Metrics for supervising health of components
Presenting application metrics to the /metrics endpoint is enabled by default in the cnc Helm
chart.
Also, set the cim.cimweb.exposeMetrics Helm key to true in order to expose time-series metrics
in Prometheus format. For example:
cim:
cimweb:
exposeMetrics: true
extraProperties:
connect.enable.metrics: true #default to false
When these Helm overrides are set to true, annotations are added to containers which tell an
aggregator whether to scrape metrics data or not, and the port/path to use.

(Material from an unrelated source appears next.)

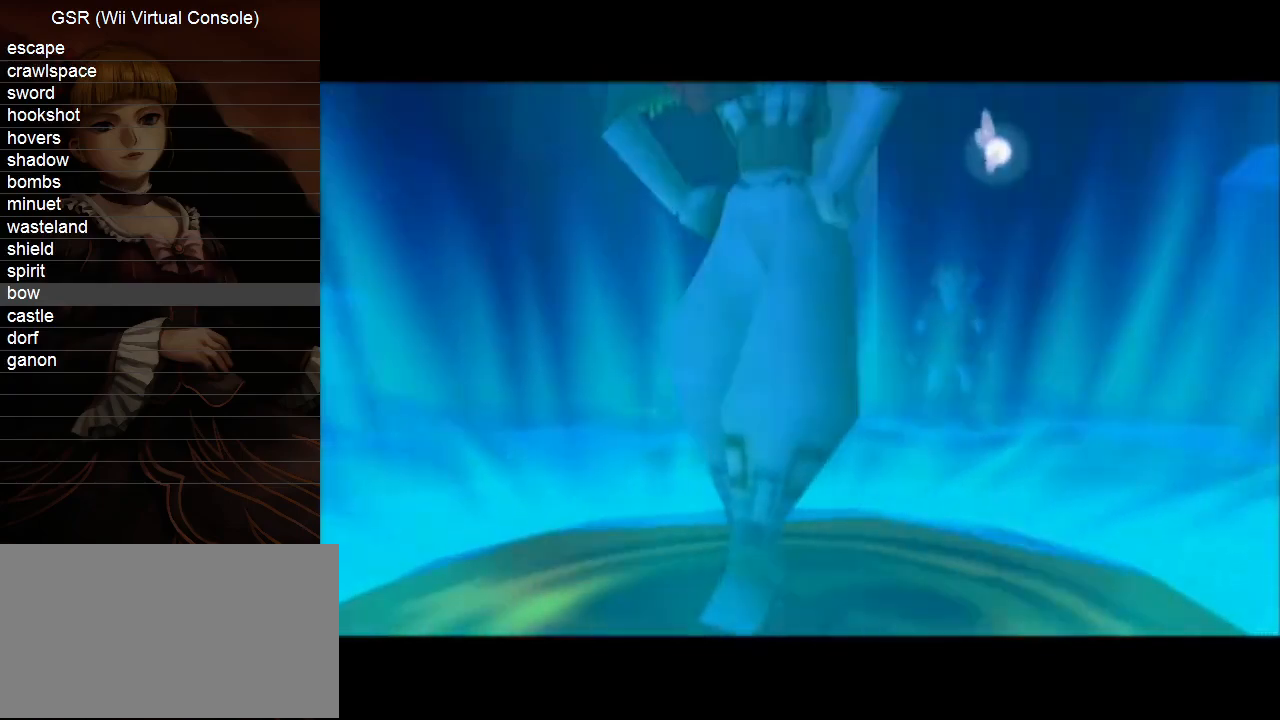
{"buttons": ["A"], "left_stick": "center", "right_stick": "center", "events": [[17, "A", "up"], [17, "B", "up"], [83, "B", "down"], [100, "A", "down"], [100, "B", "up"], [133, "A", "up"], [167, "B", "down"], [200, "B", "up"], [233, "A", "down"], [233, "B", "down"], [300, "A", "up"], [300, "B", "up"], [333, "B", "down"], [367, "A", "down"], [367, "B", "up"], [417, "A", "up"], [417, "B", "down"], [450, "B", "up"], [483, "A", "down"]]}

The following annotations are added by the Helm chart and should not be added manually:
- prometheus.io/port: “8089”
- prometheus.io/scrape: true
- prometheus.io/path: “/abcdef/metrics”
where /abcdef is the Connect web application context path specified in the
cim.cimweb.contextPath Helm key.
Metrics must be pulled from a containers’ port/path. Therefore, containers do not need to know about the metrics aggregator.
All Connect application metrics are published at the /metrics endpoint on port 8089 (configured
in Helm charts as described above) by default. This endpoint is not available on any other port.

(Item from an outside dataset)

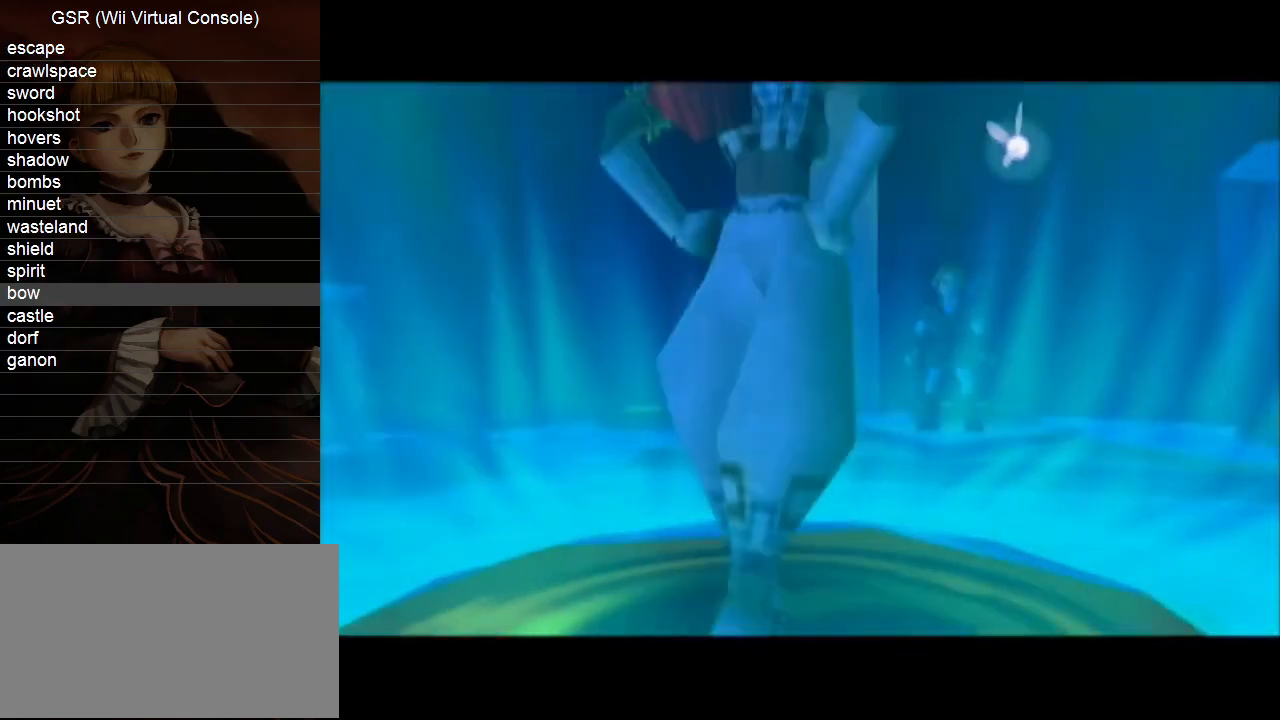
{"buttons": [], "left_stick": "center", "right_stick": "center", "events": [[17, "B", "down"], [50, "B", "up"], [83, "A", "up"], [117, "B", "down"], [133, "A", "down"], [133, "B", "up"], [200, "A", "up"], [200, "B", "down"], [233, "B", "up"], [267, "A", "down"], [367, "A", "up"], [367, "B", "down"], [383, "A", "down"], [417, "B", "up"], [450, "A", "up"]]}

For security purposes, visiting the /metrics endpoint will throw a 403 forbidden status code.
If you need more detailed guidance, Coverity’s official documentation
provides comprehensive instructions on setting up and using these metrics.
Logging
This chapter describes details for configuring and accessing:
- Logs from the UI
- System logs
- Console logs
Logs from the UI
While Coverity provides a way to retrieve the logs in the web ui, through Help > System Diagnostics > Logs , this is not available for Cloud Native deployments.
System Logs
The Kubernetes deployment of Coverity doesn’t write logs to files. The only available method to retrieve the logs is through console logs.
Console logs
For Kubernetes deployments the default way of getting the logs is from the stdout/stderr flow, which
can be retrieved with the kubectl command:
# Tail the CIM webapp pod logs (replace namespace/pod)
kubectl logs -f -n <namespace> <cim-webapp-pod-name>
# If you have multiple containers in the pod, specify the container
kubectl logs -f -n <namespace> <pod-name> -c cim-webapp
Detailed logging configuration is available in the web UI in the Configuration > System > Logging Configuration . The default categories being logged are Configuration and Access Control.
Log Level
All Coverity cloud containers write logs. Through the Helm chart, you can specify the granularity of the information presented to the logs. In the Helm keys, logLevel is the minimum log level required before events are logged.
You can configure the level of logging
through the Helm chart by setting
cim.cimweb.logLevel to one of the supported values (ALL, TRACE, INFO, WARN, ERROR, FATAL, OFF).
The default value is INFO.
“INFO” presents all log levels from informational through the highest level. The log levels can be all uppercase or all lowercase with the values: ALL, TRACE, INFO, WARN, ERROR, FATAL, OFF.